MobyDQ is a tool for data engineering teams to automate data quality checks on their data pipeline, capture data quality issues and trigger alerts in case of anomaly, regardless of the data sources they use.

Data Pipeline

This tool has been inspired by an internal project developed at Ubisoft Entertainment in order to measure and improve the data quality of its Enterprise Data Platform. However, this open source version has been reworked to improve its design and remove technical dependencies with commercial software.

Getting Started

Skip the bla bla and run your data quality indicators by following the Getting Started page.

Measuring Data Quality

A considerable amount of data quality research involves investigating and describing various categories of desirable attributes of data. These dimensions commonly include accuracy, correctness, currency, completeness and relevance. Nearly 200 such terms have been identified and there is little agreement in their nature [...] source: Wikipedia

Taking this lack of consensus into account, MobyDQ provides a toolbox for data engineering teams to design data quality indicators with the objective to answer the following questions:

  • Is all the necessary data present in the system?
  • Is the data available at the time needed for its usage?
  • Is the data compliant with validation or business rules?
  • Does the data reflect real world objects?

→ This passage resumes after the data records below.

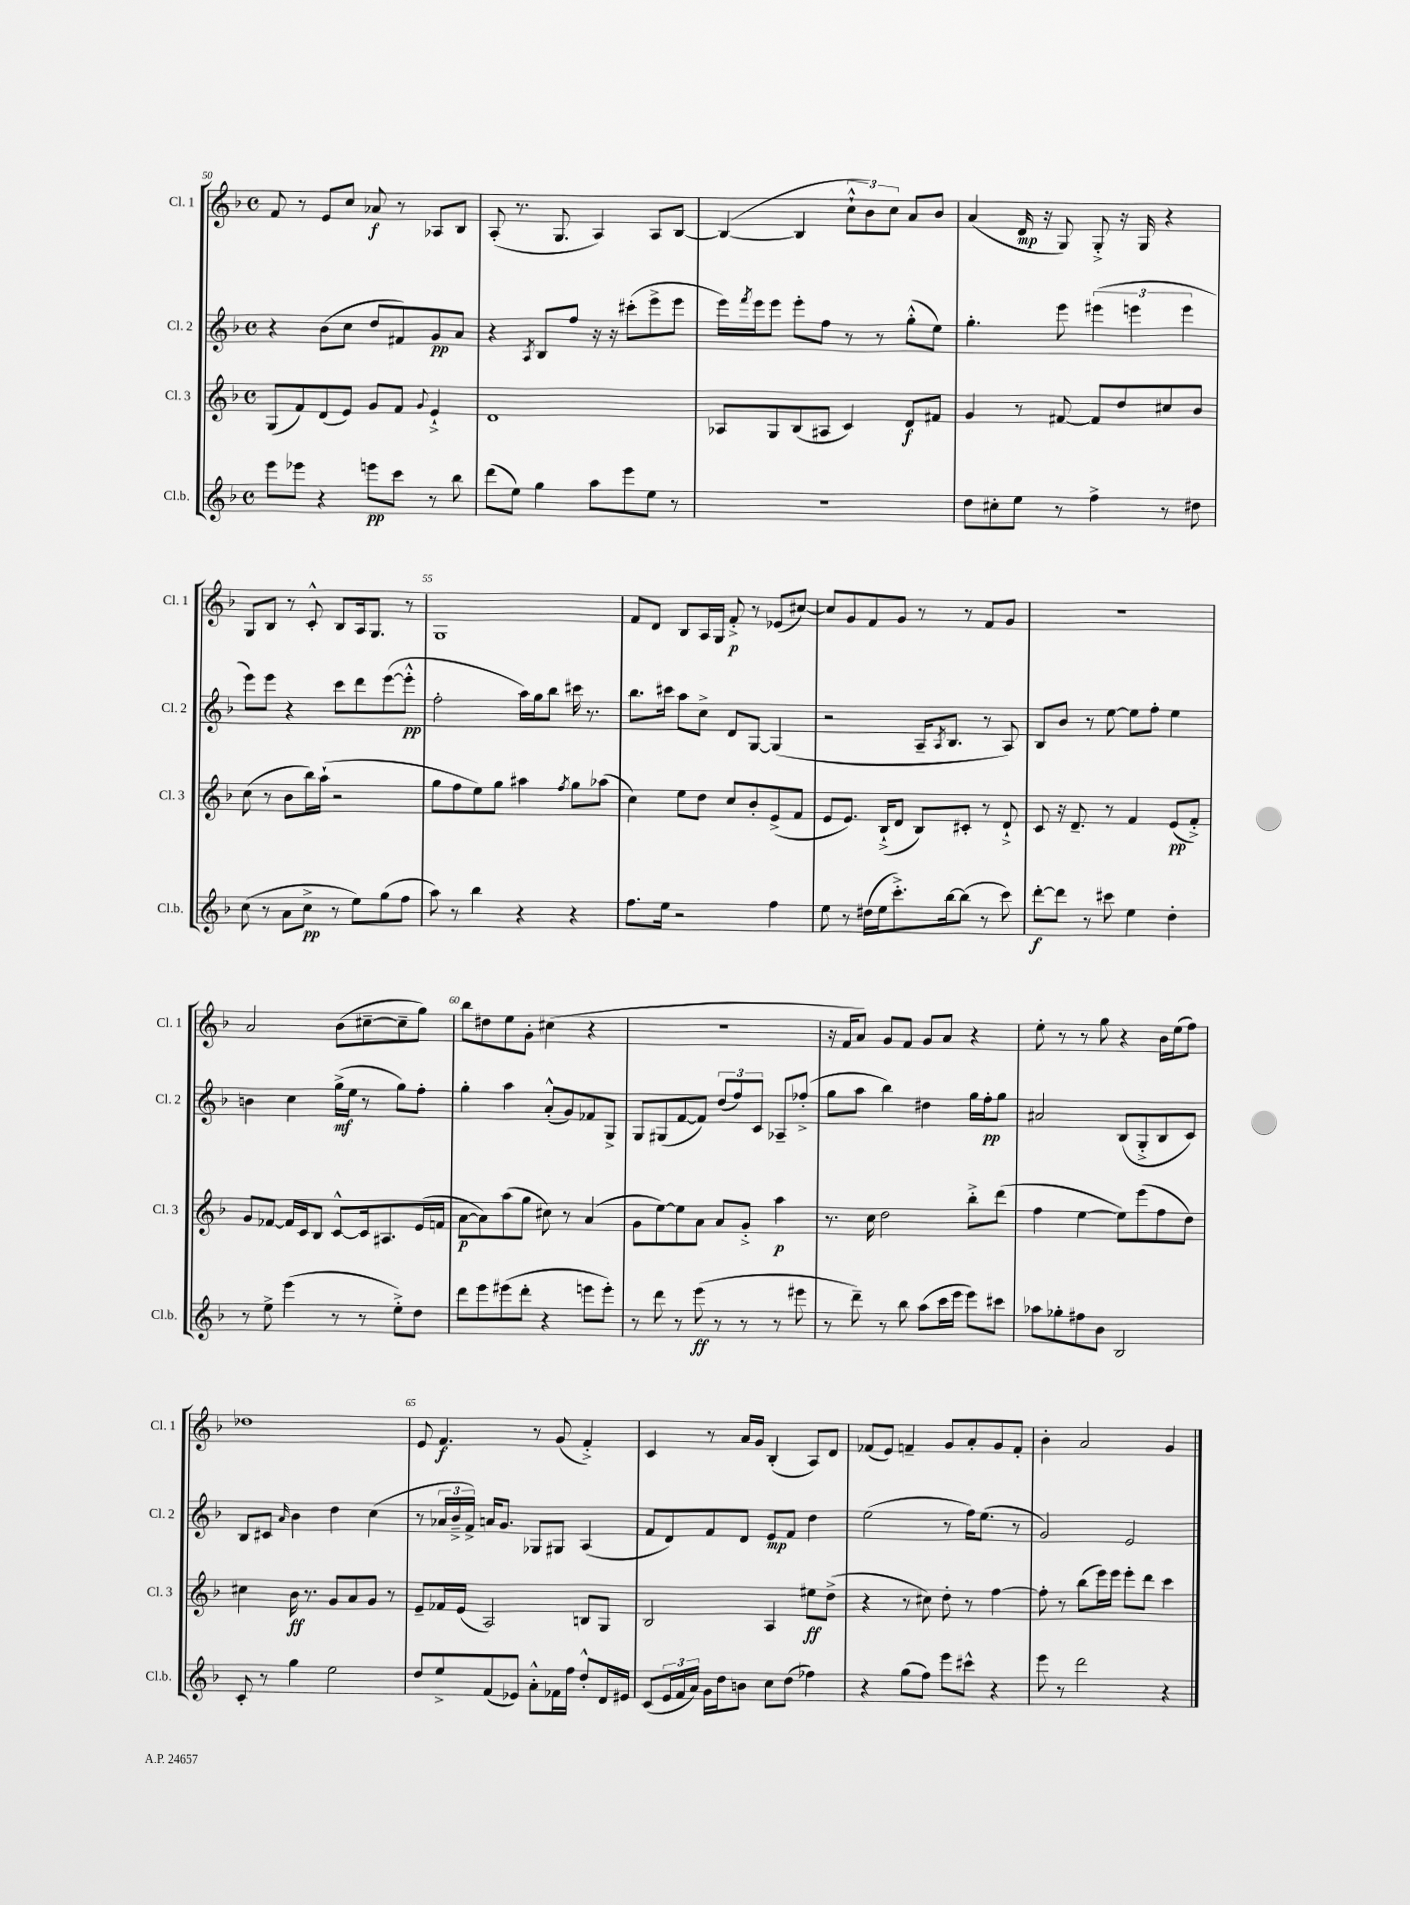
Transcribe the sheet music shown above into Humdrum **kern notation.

**kern	**dynam	**kern	**dynam	**kern	**dynam	**kern	**dynam
*part4	*part4	*part3	*part3	*part2	*part2	*part1	*part1
*staff4	*staff4	*staff3	*staff3	*staff2	*staff2	*staff1	*staff1
*I"Cl.b.	*	*I"Cl. 3	*	*I"Cl. 2	*	*I"Cl. 1	*
*I'Cl.b.	*	*I'Cl. 3	*	*I'Cl. 2	*	*I'Cl. 1	*
*clefG2	*	*clefG2	*	*clefG2	*	*clefG2	*
*k[b-]	*	*k[b-]	*	*k[b-]	*	*k[b-]	*
*M4/4	*	*M4/4	*	*M4/4	*	*M4/4	*
*met(c)	*	*met(c)	*	*met(c)	*	*met(c)	*
=50	=50	=50	=50	=50	=50	=50	=50
8eee\L	.	(8G/L	.	4r	.	8f/	.
8eee-X\J	.	8f/)	.	.	.	8r	.
4r	.	(8d/	.	(8b-\L	.	8e/L	.
.	.	8e/J)	.	8cc\J	.	8cc/J	.
8eeen\L	pp	8g/L	.	8dd/L	.	8a-X/	f
8ccc\J	.	8f/J	.	8f#X/)	.	8r	.
.	.	8qqg/	.	.	.	.	.
8r	.	4e`^/	.	8g/	pp	8A-X/L	.
8bb-\	.	.	.	8a/J	.	8B-/J	.
=51	=51	=51	=51	=51	=51	=51	=51
(8ddd\L	.	1d	.	4r	.	(8A'/	.
8ee\J)	.	.	.	.	.	8.r	.
.	.	.	.	8qA/	.	.	.
4gg\	.	.	.	8B-/L	.	.	.
.	.	.	.	.	.	8.G/	.
.	.	.	.	8ff/J	.	.	.
8aa\L	.	.	.	16r	.	4A/)	.
.	.	.	.	16r	.	.	.
8eee\	.	.	.	(8ccc#X'\L	.	.	.
8ee\J	.	.	.	8eee^\	.	8A/L	.
8r	.	.	.	8eee\J	.	[8B-/J	.
=52	=52	=52	=52	=52	=52	=52	=52
1r	.	8A-X/L	.	16eee\LL)	.	(4B-/_	.
.	.	.	.	8qfff/	.	.	.
.	.	.	.	16eee\J	.	.	.
.	.	8G/	.	8eee\J	.	.	.
.	.	(8B-/	.	8eee'\L	.	4B-/]	.
.	.	8A#X/J	.	8ff\J	.	.	.
.	.	4c/)	.	8r	.	12cc`^^\L	.
.	.	.	.	.	.	12b-\)	.
.	.	.	.	8r	.	.	.
.	.	.	.	.	.	12cc\J	.
.	.	8d/L	f	(8gg'^^\L	.	8a/L	.
.	.	8f#X/J	.	8ee\J)	.	8b-/J	.
=53	=53	=53	=53	=53	=53	=53	=53
8dd\L	.	4g/	.	4.gg'\	.	(4a/	.
8cc#X'\	.	.	.	.	.	.	.
8ee\J	.	8r	.	.	.	16d/	mp
.	.	.	.	.	.	16r	.
8r	.	[8f#X/	.	8eee\	.	8G/)	.
4ff^\	.	8f#/L]	.	(6eee#X\	.	8G'^/	.
.	.	8dd/	.	.	.	16r	.
.	.	.	.	6eeen\	.	.	.
.	.	.	.	.	.	16G/	.
8r	.	8cc#X/	.	.	.	4r	.
.	.	.	.	6eee\	.	.	.
8dd#X\	.	8b-/J	.	.	.	.	.
!!LO:LB:g=z
=54	=54	=54	=54	=54	=54	=54	=54
(8cc\	.	(8cc\	.	8eee\L)	.	8G/L	.
8r	.	8r	.	8eee\J	.	8B-/J	.
8a\L	.	8b-\L	.	4r	.	8r	.
8cc^\J	pp	16bb-\L)	.	.	.	8c'^^/	.
.	.	(16aa`\JJ	.	.	.	.	.
8r	.	2r	.	8ccc\L	.	8B-/L	.
8ee\L)	.	.	.	8ddd\	.	16A/k	.
.	.	.	.	.	.	8.G/J	.
(8gg\	.	.	.	([8eee\	.	.	.
8ff\J	.	.	.	8eee'^^\J]	pp	8r	.
=55	=55	=55	=55	=55	=55	=55	=55
8aa\)	.	8gg\L	.	2ff'\	.	1G	.
8r	.	8ff\	.	.	.	.	.
4bb-\	.	8ee\)	.	.	.	.	.
.	.	8gg\J	.	.	.	.	.
4r	.	4aa#X\	.	16aa\LL)	.	.	.
.	.	.	.	16gg\J	.	.	.
.	.	.	.	8bb-\J	.	.	.
.	.	8qff/	.	.	.	.	.
4r	.	8gg\L	.	16ccc#X\	.	.	.
.	.	.	.	8.r	.	.	.
.	.	(8aa-X\J	.	.	.	.	.
=56	=56	=56	=56	=56	=56	=56	=56
8.ff\L	.	4cc\)	.	8.bb-\L	.	8f/L	.
.	.	.	.	.	.	8d/J	.
16ee\Jk	.	.	.	16ccc#X\Jk	.	.	.
2r	.	8ee\L	.	8aa\L	.	8B-/L	.
.	.	8dd\J	.	8cc^\J	.	16A/L	.
.	.	.	.	.	.	16G/JJ	.
.	.	8cc/L	.	8d/L	.	8f'^/	p
.	.	8b-'/	.	[8G/J	.	8r	.
4ff\	.	(8e^/	.	(4G/]	.	(8e-X/L	.
.	.	8f/J	.	.	.	[8cc#X/J)	.
=57	=57	=57	=57	=57	=57	=57	=57
8ee\	.	8e/L	.	2r	.	8cc#/L]	.
8r	.	8.e/J)	.	.	.	8g/	.
(16dd#X\LL	.	.	.	.	.	8f/	.
16ee\J	.	(16B-`^/KL	.	.	.	.	.
8.ccc'^\)	.	8d/J	.	.	.	8g/J	.
.	.	8B-/L)	.	16A~/KL	.	8r	.
.	.	.	.	8qA/	.	.	.
[16bb-\k	.	.	.	8.B-/J	.	.	.
(8bb-\J]	.	8c#X'/J	.	.	.	8r	.
8r	.	8r	.	8r	.	8f/L	.
8ccc\)	.	8d`^/	.	8A/)	.	8g/J	.
=58	=58	=58	=58	=58	=58	=58	=58
[8ddd'\L	f	8c/	.	8B-/L	.	1r	.
8ddd\J]	.	16r	.	8b-/J	.	.	.
.	.	8.d~/	.	.	.	.	.
8r	.	.	.	8r	.	.	.
8ccc#X\	.	8r	.	[8ee\	.	.	.
4ee\	.	4f/	.	8ee\L]	.	.	.
.	.	.	.	8ff'\J	.	.	.
4dd'\	.	(8e/L	pp	4ee\	.	.	.
.	.	8f'^/J)	.	.	.	.	.
!!LO:LB:g=z
=59	=59	=59	=59	=59	=59	=59	=59
8r	.	8g/L	.	4bn\	.	2a/	.
8ee^\	.	[8f-X/J	.	.	.	.	.
(4eee\	.	16f-/LL]	.	4cc\	.	.	.
.	.	16c/J	.	.	.	.	.
.	.	8B-/J	.	.	.	.	.
8r	.	[8c^^/L	.	(16gg^\LL	mf	(8b-\L	.
.	.	.	.	16ee\JJ	.	.	.
8r	.	16c/k]	.	8r	.	[8cc#X~\	.
.	.	8.A#X/	.	.	.	.	.
8ee'^\L)	.	.	.	8gg\L)	.	8cc#~\]	.
8dd\J	.	(16e/L	.	8ff'\J	.	8gg\J)	.
.	.	16fn/JJ	.	.	.	.	.
=60	=60	=60	=60	=60	=60	=60	=60
8ddd\L	.	[8a\L	p	4gg'\	.	8bb-\L	.
8eee\	.	8a\])	.	.	.	8dd#X\	.
(8eee#X\	.	(8aa\	.	4aa\	.	8ee\	.
8ddd'\J	.	8gg\J	.	.	.	8g'\J	.
4r	.	8cc#X\)	.	(8a'^^/L	.	(4cc#X\	.
.	.	8r	.	8g/)	.	.	.
8eeen\L	.	(4a/	.	8f-X/	.	4r	.
8eee'\J)	.	.	.	8G^/J	.	.	.
=61	=61	=61	=61	=61	=61	=61	=61
8r	.	8g\L	.	8G/L	.	1r	.
8ddd\	.	[8ee\)	.	(8G#X/	.	.	.
8r	.	8ee\]	.	[8f/	.	.	.
(8eee\	ff	8a\J	.	8f/J])	.	.	.
8r	.	8a/L	.	(12dd/L	.	.	.
.	.	.	.	12ff/)	.	.	.
8r	.	8g'^/J	.	.	.	.	.
.	.	.	.	12c/J	.	.	.
8r	.	4aa\	p	8A-X~/L	.	.	.
8eee#X\	.	.	.	(8ff-X'^/J	.	.	.
=62	=62	=62	=62	=62	=62	=62	=62
8r	.	8.r	.	8gg\L	.	16r	.
.	.	.	.	.	.	16f/KL	.
8ddd~\)	.	.	.	8aa\J	.	8a/J)	.
.	.	16cc\	.	.	.	.	.
8r	.	2dd\	.	4bb-\)	.	8g/L	.
8bb-\	.	.	.	.	.	8f/J	.
(8aa\L	.	.	.	4dd#X\	.	8g/L	.
16ccc\L	.	.	.	.	.	8a/J	.
16eee\JJ	.	.	.	.	.	.	.
8eee\L)	.	8bb-'^\L	.	16gg\LL	.	4r	.
.	.	.	.	16ff'\J	pp	.	.
8ccc#X\J	.	(8ddd\J	.	8gg\J	.	.	.
=63	=63	=63	=63	=63	=63	=63	=63
8aa-X\L	.	4ff\	.	2a#X/	.	8ee'\	.
8gg-X'\	.	.	.	.	.	8r	.
8ff#X\	.	[4ee\	.	.	.	8r	.
8b-\J	.	.	.	.	.	8gg\	.
2B-/	.	8ee\L])	.	(8B-/L	.	4r	.
.	.	(8eee\	.	8G'^/	.	.	.
.	.	8ff\	.	8B-/	.	16b-\LL	.
.	.	.	.	.	.	(16ee\J	.
.	.	8dd\J)	.	8c/J)	.	8ff\J)	.
!!LO:LB:g=z
=64	=64	=64	=64	=64	=64	=64	=64
8c'/	.	4cc#X\	.	8B-/L	.	1dd-X	.
8r	.	.	.	8c#X/J	.	.	.
.	.	.	.	16qqa/	.	.	.
4gg\	.	16b-\	ff	4b-\	.	.	.
.	.	8.r	.	.	.	.	.
2ee\	.	8g/L	.	4dd\	.	.	.
.	.	8a/	.	.	.	.	.
.	.	8g/J	.	(4cc\	.	.	.
.	.	8r	.	.	.	.	.
=65	=65	=65	=65	=65	=65	=65	=65
8dd/L	.	8e~/L	.	8r	.	8e/	.
8ee^/	.	16f-X/L	.	24a-X/LL	.	4.f/	f
.	.	.	.	24b-~^/	.	.	.
.	.	(16e/JJ	.	.	.	.	.
.	.	.	.	24f^/JJ)	.	.	.
(8f/	.	2A/)	.	16an/KL	.	.	.
.	.	.	.	8.g/J	.	.	.
8e-X/J)	.	.	.	.	.	.	.
8a'^^\L	.	.	.	8G-X/L	.	8r	.
16f-X\L	.	.	.	8G#X/J	.	(8g/	.
16ff\JJ	.	.	.	.	.	.	.
8dd'^^/L	.	8Bn/L	.	(4A/	.	4f'^/)	.
16d/L	.	8G/J	.	.	.	.	.
16e#X/JJ	.	.	.	.	.	.	.
=66	=66	=66	=66	=66	=66	=66	=66
(8c/L	.	2B-/	.	8f/L	.	4c/	.
24e/L	.	.	.	8d/)	.	.	.
24f/	.	.	.	.	.	.	.
24a/JJ)	.	.	.	.	.	.	.
16g\LL	.	.	.	8f/	.	8r	.
16dd\J	.	.	.	.	.	.	.
8bn\J	.	.	.	8d/J	.	16a/LL	.
.	.	.	.	.	.	16g/JJ	.
8cc\L	.	4A/	.	8e/L	mp	(4B-'/	.
(8dd\J	.	.	.	8f/J	.	.	.
4ff-X\)	.	8ee#X\L	ff	4dd\	.	8A/L)	.
.	.	(8dd^\J	.	.	.	8d/J	.
=67	=67	=67	=67	=67	=67	=67	=67
4r	.	4r	.	(2ee\	.	(8f-X/L	.
.	.	.	.	.	.	8e/J)	.
(8gg\L	.	8r	.	.	.	4fn~/	.
8ff\J)	.	8cc#X\)	.	.	.	.	.
8eee\L	.	8dd'\	.	8r	.	8g/L	.
8ccc#X^^\J	.	8r	.	16ff\KL)	.	8a'/	.
.	.	.	.	(8.ee\J	.	.	.
4r	.	[4ff\	.	.	.	8g/	.
.	.	.	.	8r	.	8f'/J	.
=68	=68	=68	=68	=68	=68	=68	=68
8eee\	.	8ff'\]	.	2g/)	.	4b-'\	.
8r	.	8r	.	.	.	.	.
2ddd\	.	(8bb-\L	.	.	.	2a/	.
.	.	16eee\L)	.	.	.	.	.
.	.	16eee\JJ	.	.	.	.	.
.	.	8eee'\L	.	2e/	.	.	.
.	.	8ddd\J	.	.	.	.	.
4r	.	4ccc\	.	.	.	4g/	.
==	==	==	==	==	==	==	==
*-	*-	*-	*-	*-	*-	*-	*-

These questions can be answered using the following types of indicators:

Indicator Type Description
Anomaly detection Machine learning algorithms to detect outlying values. **Work in progress**.
Completeness Difference in percentage between a measure computed in the source system and the same measure computed in the target system.
Freshness Difference in minutes between the current timestamp and the last updated timestamp in the target system.
Latency Difference in minutes between the last updated timestamp in the source system and the last updated timestamp in the target system.
Validity Any measure computed in target system which does not comply with a validation or business rules.